# Brano da leggere:
○ ○ ○
QUANTO VALE IL TESORO AFGHANO
Un rapporto congiunto ONU-UE del 2013 ha stimato che il potenziale di tutte le risorse sotterranee dell’Afghanistan è di mille miliardi di dollari. Passando a dati più recenti, secondo quanto riportato dal Sole24Ore, gli Stati Uniti nel 2017 riferivano che nel Paese erano presenti risorse minerarie per oltre 3mila miliardi di dollari e si ritiene che oggi la cifra sia quasi certamente più elevata.
Passando a notizie ancora più recenti, nell’ultimo rapporto annuale sulle risorse minerarie del Paese pubblicato a gennaio 2021 dall’US Geological Survey viene confermato ancora una volta che “l’Afghanistan ha depositi di bauxite, rame, ferro, litio e terre rare” – oltre alle già note riserve di pietre preziose.
IL LITIO E LA TRANSIZIONE ENERGETICA
Non dimentichiamo che il litio, ma anche altre terre rare, sono essenziali sia per la riduzione di emissioni di gas serra che per la transizione energetica, basti pensare alle batterie, agli impianti fotovoltaici ed eolici. Come ha reso noto l’Agenzia Internazionale dell’Energia (AIE), si prevede che la domanda globale di litio aumenterà di 40 volte entro il 2040.
L’Afghanistan “è seduto su un’enorme riserva di litio, finora non sfruttata”, scrive Euronews riportando le parole di Guillaume Pitron, autore del libro La guerre des métaux rares (La guerra dei metalli rari), pubblicato nel 2018.
CHI VUOLE METTERCI LE MANI
La Cina, che secondo i dati dell’AIE già produce il 40% del rame mondiale, quasi il 60% del litio e più dell’80% delle terre rare (ed è anche il più grande produttore mondiale di veicoli elettrici), secondo diversi analisti, è il Paese che può guadagnare di più nella battaglia per le risorse dell’Afghanistan.
○ ○ ○
# Attività da svolgere:
1: Nel brano sulle risorse minerarie dell'Afghanistan, di quante volte dovrebbe aumentare la domanda globale di litio entro il 2040?
2: Prosegui il brano sulle risorse minerarie dell'Afghanistan a partire dal punto in cui termina.

# Dati disponibili:
○ ○ ○
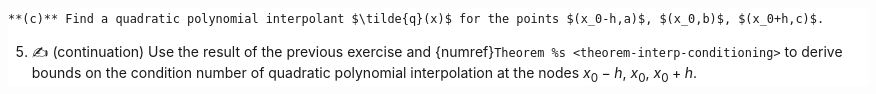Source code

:     **(c)** Find a quadratic polynomial interpolant $\tilde{q}(x)$ for the points $(x_0-h,a)$, $(x_0,b)$, $(x_0+h,c)$.

5. ✍ (continuation) Use the result of the previous exercise and {numref}`Theorem %s <theorem-interp-conditioning>` to derive bounds on the condition number of quadratic polynomial interpolation at the nodes $x_0-h$, $x_0$, $x_0+h$.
○ ○ ○
# Risposte:
1: Di 40 volte, secondo l'Agenzia Internazionale dell'Energia (AIE).

2:
Pitron afferma inoltre che la Cina aveva “sostenuto un certo numero di fazioni talebane per dare loro accesso ad alcuni depositi particolarmente promettenti” – fin da prima del ritorno dei Talebani. Anche il Sole24Ore scrive che il Dragone ha già in mano importanti licenze di estrazione che a causa dell’instabilità del Paese non ha ancora potuto sfruttare.
La Cina, inoltre, vede anche il ritiro delle forze americane come un’opportunità per rafforzare il suo grande progetto di infrastrutture: la Nuova via della seta, a cui l’Afghanistan ha aderito nel 2016.
Alla Cina si aggiunge anche la Russia che sta comunque lasciando la porta aperta al dialogo con i Talebani.
NIENTE È COSÌ CERTO
L’Afghanistan non è però una terra facile, e per quanto “i cinesi non subordinino i loro contratti commerciali a principi democratici”, come dice Pitron, problemi quali instabilità politica, corruzione, insicurezza e la mancanza di infrastrutture di trasporto e di energia elettrica sono reali e anche Pechino dovrà farci i conti.